(Joseph Cermatori’s article appeared in The New York Times, 6/11; via Pam Green; Illustration: Rotating the perspective to depict massive, magnificent interiors, the Bibiena family transformed stage design in the 17th and 18th centuries.Credit…Morgan Library & Museum.)  

The Bibienas, the focus of an exhibition at the Morgan Library & Museum, dominated Baroque theatrical design.

Many of us have not seen the inside of a theater in well over a year. But as performance spaces around the country are on the verge of reopening, the Morgan Library & Museum is offering a quietly astonishing reminder of what we’ve been missing.

Open through Sept. 12 at the Morgan, “Architecture, Theater and Fantasy” is a small but exquisite show of drawings by the Bibiena family, which transformed theatrical design in the 17th and 18th centuries. Organized around a promised gift to the museum of 25 Bibiena works by Jules Fisher, the Tony Award-winning Broadway lighting designer, the exhibit is the first in the United States of the family’s drawings in over 30 years.

From Lisbon to St. Petersburg, Russia, the Bibienas dominated every major court theater in Baroque Europe. Their innovations in perspective opened new dramatic possibilities, and their lavish projects cost vast sums, with single spectacles running budgets of up to $10 million in today’s dollars. Writing to Alexander Pope of an opera performed outdoors in Vienna to consecrate the Austrian crown prince’s birth in 1716, Lady Mary Wortley Montagu described a massive stage constructed over a canal.

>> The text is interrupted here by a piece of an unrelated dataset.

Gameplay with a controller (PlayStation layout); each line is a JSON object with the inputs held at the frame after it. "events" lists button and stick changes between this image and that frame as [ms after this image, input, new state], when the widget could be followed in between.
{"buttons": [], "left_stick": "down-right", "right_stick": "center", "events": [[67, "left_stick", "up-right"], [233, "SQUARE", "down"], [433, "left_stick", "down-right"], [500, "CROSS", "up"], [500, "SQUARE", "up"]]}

Gilded flotillas sailed beneath it — a spectacle, she wrote, “so large that it is hard to carry the eye to the end of it.”

That production’s designer, Ferdinando Galli Bibiena (1657-1743), had arrived in Vienna in 1711 as the official scenographer for the Hapsburg court of Charles VII. His father, the Tuscan painter Giovanni Maria Galli (1618-65), came from a village in Arezzo called Bibbiena, and adapted its name as his own. Young Ferdinando started out in Bologna as a master of quadratura, or illusionistic ceiling painting. But his theatrical talents took his career in other directions in the 1680s.

Until that time, European scenery primarily utilized single-point perspective. This optical technique, perfected in 15th-century Italian visual art, arranged scenic images around a central vanishing point, creating the semblance of an infinitely receding space. (A Bibiena drawing already in the Morgan’s collection makes the regress dizzyingly, almost terrifyingly, steep.)